Glossary

Annotation – A point or polygon used for training that has an associated label. Also referred to as "ground truth," especially when collected from the field.

Annotating – The process of assigning labels to points or polygons, often by marking features on imagery. Also referred to as labeling.

Area of Interest – Defines a specific geospatial region (as specified by a GeoJSON Polygon or MultiPolygon) with a start time and an end time.

Category – A named group used in classification tasks (e.g., water, forest, buildings). Also referred to as a class.

Classification – A machine learning task that assigns a discrete class label to a pixel or window (e.g., land cover type, presence of a feature). Pixel-based classification is also referred to as segmentation.

Class – A category the model predicts in a classification task. Also referred to as a category.

Class distribution – The proportion of training examples belonging to each class in a dataset.

Dataset – A collection of annotations.

F1 – A measure of a model's accuracy that balances precision and recall into a single number.

Fine-tuning – The process of adapting a pretrained model using labeled data for a specific task.

Foundation model – A machine learning model trained on large and diverse datasets that can be adapted to many different tasks.

Ground truth – Verified labeled data used to train or evaluate a model.

Inference – The process of applying a trained model to new data to generate predictions. Also referred to as running inference.

Label – The value assigned to an annotation that the model learns to predict (e.g., crop type or biomass).

Metadata – Data associated with the point or polygon in an annotation. Metadata can be freeform or categorical text (string), boolean, or numerical data.
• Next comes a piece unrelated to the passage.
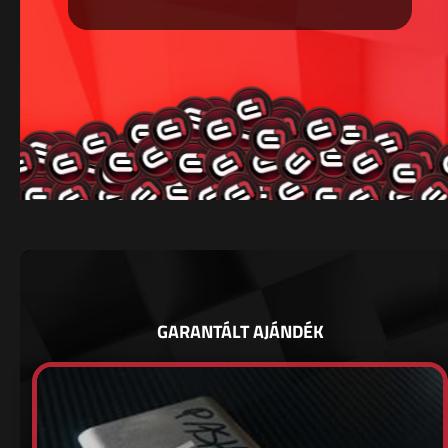
GARANTÁLT AJÁNDÉK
Model – A machine learning system that learns patterns from data to make predictions.

Model run – The process of running a fine-tuned model on an Area of Interest at a specific time (period).

Modality – A type of input data used by the model, such as radar or optical satellite imagery.

Negative examples – Training samples representing features the model should learn not to classify as the target class.

Overfitting – When a model learns patterns specific to the training data that do not generalize well to new data.

Per-pixel prediction – A prediction generated for every pixel in an image. Also referred to as pixel-level prediction.

Prediction – The output produced by a model when analyzing input data.

Project – A project encompasses all of the datasets, annotations, labels, fine-tuned models, predictions, and prediction results for a given geospatial intelligence task.

Regression – A machine learning task that predicts a numeric value (e.g., biomass or soil moisture).

Revisit rate – How often a satellite collects imagery for the same location. Also referred to as temporal resolution.

Segmentation – A machine learning task that assigns a class label to every pixel in an image, producing a continuous map of features (e.g., land cover boundaries, crop type extents). Also referred to as pixel-based classification.

Spatial context – The surrounding area of imagery provided to the model to help interpret the prediction window. Also referred to as the context window.

Spatial distribution – The geographic spread of labeled data across an area of interest.

Spatial resolution – The size of the ground area represented by a pixel in an image.

Task – A collection of annotations to be labeled or reviewed.

Task type – The type of prediction the model is trained to perform (e.g., classification, regression, segmentation). This is different than an annotation "Task" (see "Task" definition).

Temporal context – The time range of data the model uses when learning or making predictions.

Training – The process of teaching a model using labeled data.

Training data – The labeled data used to train a model.

Training split – The portion of a dataset used to train the model.

Validation split – The portion of a dataset used to monitor model performance and guide training.

Test split – The portion of a dataset used to evaluate the final model after training.

Window – A fixed area of imagery used as the unit of prediction. Also referred to as a scene or patch.

Window-level prediction – A prediction made for an entire window rather than individual pixels.